If the world of the 13-year old Mouchette is banal and mean spirited, the world of the 11-year-old Ofelia, the heroine of Guillermo del Toro’s Pan’s Labyrinth, is over the top, baroque horror. Ofelia comes to a small military base in Franco’s fascist Spain to live with Captain Vidal, her soon to be stepfather. Carmen, Ofelia’s mother, is pregnant. She’s also sick, and then, like Mouchette’s mother, dying. It’s easy to see why. Captain Vidal, who’s running a counterinsurgency against a small group of anti-fascist guerillas, is a monster. Actually monster doesn’t quite express the man’s evil. He’s perhaps the best portrait of the pure, distilled nature of fascism I’ve ever seen in any film. He runs his little world as if he were God (or Satan). He kills on a whim. He tortures on a whim. There’s no kindness, no empathy, not even any emotion about Captain Vidal. He’s nothing but a narcissist who worships his household gods, himself. He murders Carmen’s doctor for disobedience, thus insuring that Carmen will die in excruciating pain. Finally, he murders Ofelia for the same reason.

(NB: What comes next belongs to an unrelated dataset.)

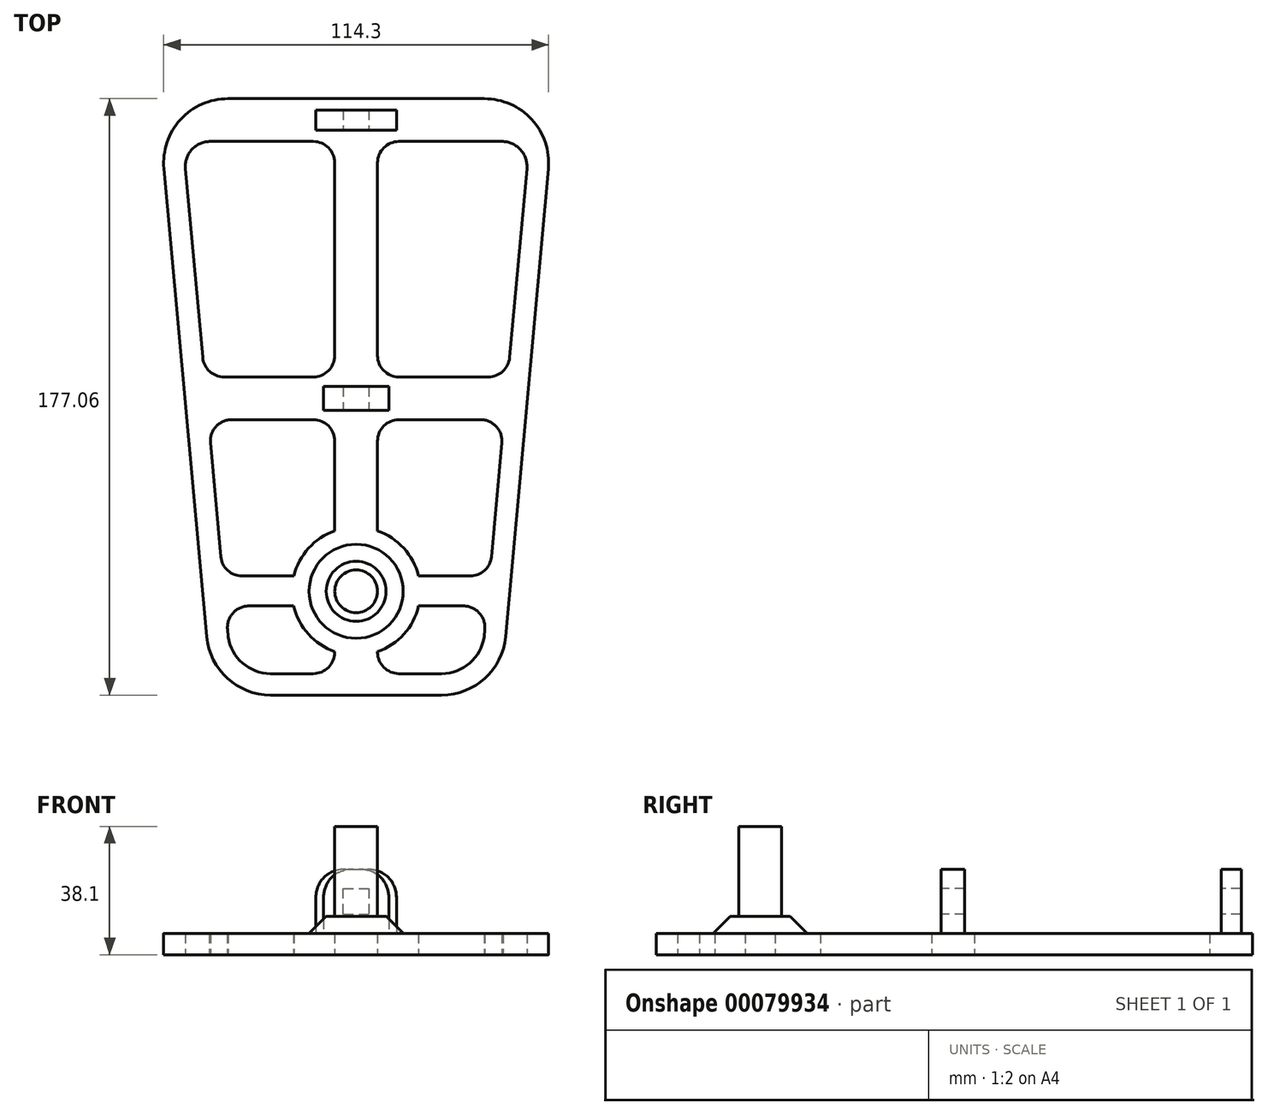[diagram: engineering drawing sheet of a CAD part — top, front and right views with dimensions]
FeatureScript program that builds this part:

But, unlike Mouchette, Ofelia is unconquered. Like Mouchette, she’s sullen, disobedient, and rebellious. Unlike Mouchette, she has a rich, powerful imagination that conjures up an entirely parallel universe. Ofelia is not just an unhappy little girl. Centuries ago, she was Princess Moanna, future queen of the underworld. Ofelia’s inner life includes monsters, secret passageways, fairies, magic chalk that opens doors where there are no doors, tests to prove her heroism, and, finally, the rebirth of her mother and her real, biological father. She’s made it clear through the whole film that Vidal is no father of hers. Robert Bresson and Guillermo del Toro may seem like opposites. They are, mirror images. If Mouchette is an expression of how reality can conquer the soul, Pan’s Labyrinth is an expression of how the soul can conquer reality. Ofelia not only sees the world of hope over the horizon. She’s already there.